Professor Corbin states the parol evidence rule as follows: "When two parties have made a contract and have expressed it in a writing to which they have both assented as the complete and accurate integration of that contract, evidence, whether parol or otherwise, of antecedent understandings and negotiations will not be admitted for the purpose of varying or contradicting the writing." 3 A. Corbin, Corbin on Contracts § 573 at 357 (1960)
Corbin emphasizes that the parol evidence rule purports to exclude testimony only when it is offered for the purpose of "varying or contradicting" the terms of an "integrated" contract; it does not purport to exclude evidence offered for the purpose of interpreting and giving a meaning to those terms.
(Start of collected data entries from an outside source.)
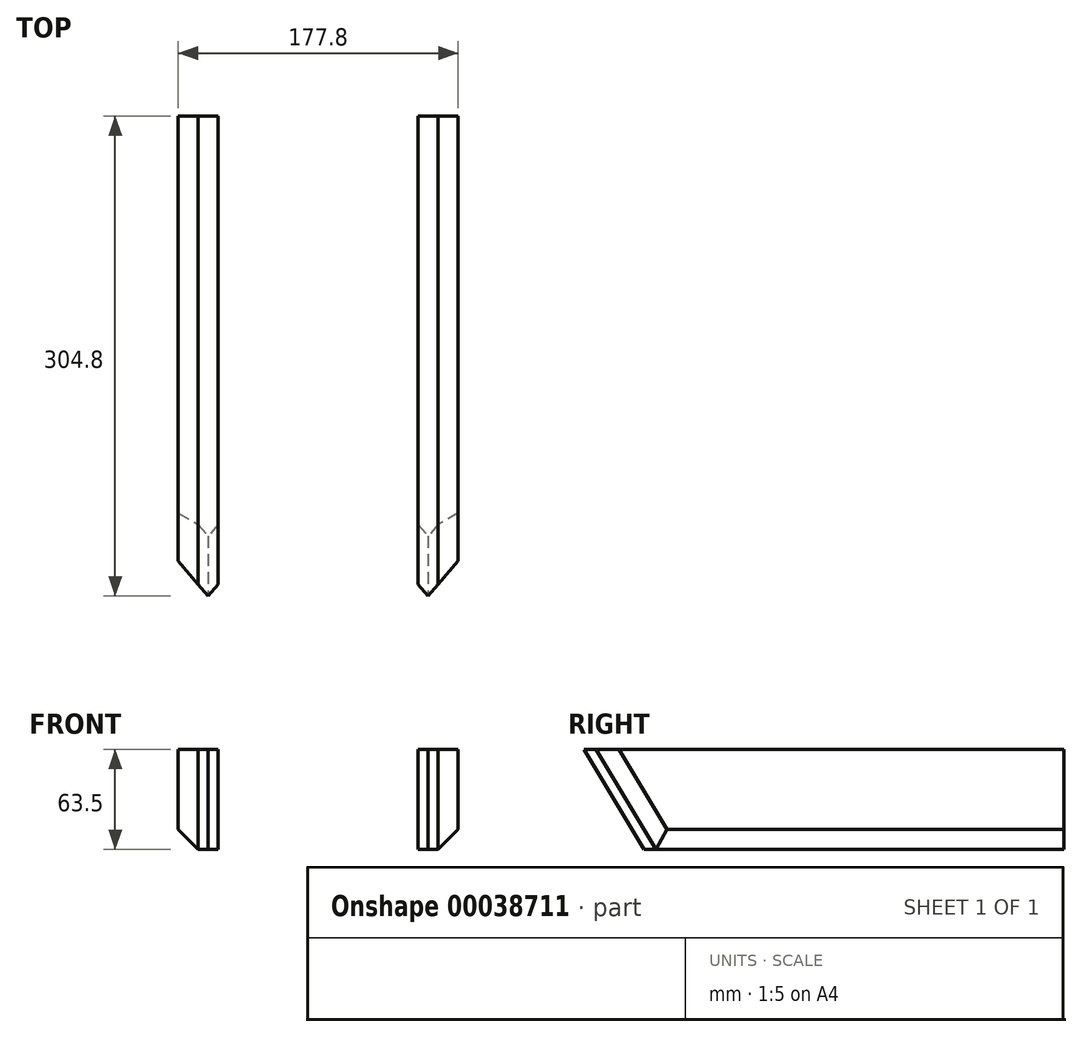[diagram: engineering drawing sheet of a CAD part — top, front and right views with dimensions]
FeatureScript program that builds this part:
annotation { "Feature Type Name" : "Feature", "Feature Type Description" : "" }
export const myFeature = defineFeature(function(context is Context, id is Id, definition is map)
    precondition{}
    {
        {
            var Q0;
            Q0=qCreatedBy(makeId("Right.planeOp"),FACE);
            var sketch = newSketch(context, id + "F0", { "sketchPlane" : qUnion([Q0])});
            skLineSegment(sketch, "E0", {"start": v(-152.4, 31.75) * mm, "end": v(152.4, 31.75) * mm});
            skLineSegment(sketch, "E1", {"start": v(152.4, -31.75) * mm, "end": v(152.4, 31.75) * mm});
            skLineSegment(sketch, "E2", {"start": v(152.4, -31.75) * mm, "end": v(-114.3, -31.75) * mm});
            skLineSegment(sketch, "E3", {"start": v(-152.4, 31.75) * mm, "end": v(-114.3, -31.75) * mm});
            skSolve(sketch);
        }
        {
            var Q0;
            Q0 = qSketchRegion(id + "F0", true);
            extrude(context, id + "F1", {"entities" : qUnion([Q0]), "depth" : 12.7 * mm});
        }
        {
            var Q0;
            Q0=makeQuery(id+"F1.opExtrude","CAP_EDGE",EDGE,{"disambiguationData":[OSD([sQuery(id+"F0.wireOp",EDGE,"E3")])],"isStart":false});
            chamfer(context, id + "F2", {"entities" : qUnion([Q0]), "chamferType" : ChamferType.OFFSET_ANGLE, "width" : 6.35 * mm, "oppositeDirection" : false, "angle" : 45 * degree, "tangentPropagation" : true});
        }
        {
            var Q0;
            Q0=makeQuery(id+"F1.opExtrude","CAP_EDGE",EDGE,{"disambiguationData":[OSD([sQuery(id+"F0.wireOp",EDGE,"E3")])],"isStart":true});
            chamfer(context, id + "F3", {"entities" : qUnion([Q0]), "chamferType" : ChamferType.OFFSET_ANGLE, "width" : 6.35 * mm, "oppositeDirection" : false, "angle" : 45 * degree, "tangentPropagation" : true});
        }
        {
            var Q0;
            Q0=makeQuery(id+"F1.opExtrude","CAP_FACE",FACE,{"disambiguationData":[OSD([sQuery(id+"F0.wireOp",EDGE,"E0"),sQuery(id+"F0.wireOp",EDGE,"E1"),sQuery(id+"F0.wireOp",EDGE,"E2"),sQuery(id+"F0.wireOp",EDGE,"E3")])],"isStart":false});
            var sketch = newSketch(context, id + "F4", { "sketchPlane" : qUnion([Q0])});
            skLineSegment(sketch, "E4", {"start": v(-145, 31.75) * mm, "end": v(152.4, 31.75) * mm});
            skLineSegment(sketch, "E5", {"start": v(152.4, 31.75) * mm, "end": v(152.4, -31.75) * mm});
            skLineSegment(sketch, "E6", {"start": v(152.4, -31.75) * mm, "end": v(-106.9, -31.75) * mm});
            skLineSegment(sketch, "E7", {"start": v(-106.9, -31.75) * mm, "end": v(-145, 31.75) * mm});
            skSolve(sketch);
        }
        {
            var Q0;
            Q0=makeQuery(id+"F4.imprint","IMPRINT",FACE,{"disambiguationData":[TD([[makeQuery(id+"F4.imprint","IMPRINT",EDGE,{"derivedFrom":sQuery(id+"F4.wireOp",EDGE,"E4")}),-1.0]])]});
            extrude(context, id + "F5", {"entities" : qUnion([Q0]), "depth" : 12.7 * mm});
        }
        {
            var Q0;
            Q0=makeQuery(id+"F5.opExtrude","CAP_EDGE",EDGE,{"disambiguationData":[OSD([sQuery(id+"F4.wireOp",EDGE,"E7")])],"isStart":false});
            chamfer(context, id + "F6", {"entities" : qUnion([Q0]), "chamferType" : ChamferType.OFFSET_ANGLE, "width" : 12.7 * mm, "oppositeDirection" : false, "angle" : 45 * degree, "tangentPropagation" : true});
        }
        {
            var Q0;
            Q0=makeQuery(id+"F5.opExtrude","CAP_EDGE",EDGE,{"disambiguationData":[OSD([sQuery(id+"F4.wireOp",EDGE,"E6")])],"isStart":false});
            chamfer(context, id + "F7", {"entities" : qUnion([Q0]), "chamferType" : ChamferType.OFFSET_ANGLE, "width" : 12.7 * mm, "oppositeDirection" : false, "angle" : 45 * degree, "tangentPropagation" : true});
        }
        {
            var Q0;
            Q0=makeQuery(id+"F1.opExtrude","SWEPT_BODY",BODY,{"disambiguationData":[OSD([sQuery(id+"F0.wireOp",EDGE,"E0"),sQuery(id+"F0.wireOp",EDGE,"E1"),sQuery(id+"F0.wireOp",EDGE,"E2"),sQuery(id+"F0.wireOp",EDGE,"E3")])]});
            var Q1;
            Q1=makeQuery(id+"F5.opExtrude","SWEPT_BODY",BODY,{"disambiguationData":[OSD([sQuery(id+"F4.wireOp",EDGE,"E4"),sQuery(id+"F4.wireOp",EDGE,"E5"),sQuery(id+"F4.wireOp",EDGE,"E6"),sQuery(id+"F4.wireOp",EDGE,"E7")])]});
            transform(context, id + "F8", {"entities" : qUnion([Q0, Q1]), "transformType" : TransformType.TRANSLATION_3D, "dx" : 63.5 * mm, "dy" : 0 * mm, "dz" : 0 * mm, "makeCopy" : false});
        }
        {
            var Q0;
            Q0=makeQuery(id+"F1.opExtrude","SWEPT_BODY",BODY,{"disambiguationData":[OSD([sQuery(id+"F0.wireOp",EDGE,"E0"),sQuery(id+"F0.wireOp",EDGE,"E1"),sQuery(id+"F0.wireOp",EDGE,"E2"),sQuery(id+"F0.wireOp",EDGE,"E3")])]});
            var Q1;
            Q1=makeQuery(id+"F5.opExtrude","SWEPT_BODY",BODY,{"disambiguationData":[OSD([sQuery(id+"F4.wireOp",EDGE,"E4"),sQuery(id+"F4.wireOp",EDGE,"E5"),sQuery(id+"F4.wireOp",EDGE,"E6"),sQuery(id+"F4.wireOp",EDGE,"E7")])]});
            var Q2;
            Q2=qCreatedBy(makeId("Right.planeOp"),FACE);
            mirror(context, id + "F9", {"entities" : qUnion([Q0, Q1]), "mirrorPlane" : qUnion([Q2])});
        }
    });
Id., § 543 at 130
"Cancellation" occurs when either party puts an end to the contract for breach by the other and its effect is the same as that of "termination" except that the cancelling party also retains any remedy for breach of the whole contract or any unperformed balance.
It is true that the language of some agreements has been believed to be so plain and clear that the court needs no assistance in interpreting. Even in these cases, however, it will be found that the court has had the aid of parol evidence of the surrounding circumstances. The meaning to be discovered and applied is that which each party had reason to know would be given to the words by the other party. Antecedent and surrounding factors that throw light upon this question may be proved by any kind of relevant evidence
Corbin, § 579 at 414-20 (footnotes omitted).
Prior to his appointment to the court, Justice Braucher was Reporter to The American Law Institute for the Restatement, Second, of Contracts
As indicated by Justice Braucher's citation of the 1899 case of Violette v. Rice, Massachusetts has had a long and consistent experience with the parol evidence rule
Section 1-205(2) provides:
(2) A usage of trade is any practice or method of dealing having such regularity of observance in a place, vocation or trade as to justify an expectation that it will be observed with respect to the transaction in question. The existence and scope of such a usage are to be proved as facts. If it is established that such a usage is embodied in a written trade code or similar writing the interpretation of the writing is for the court.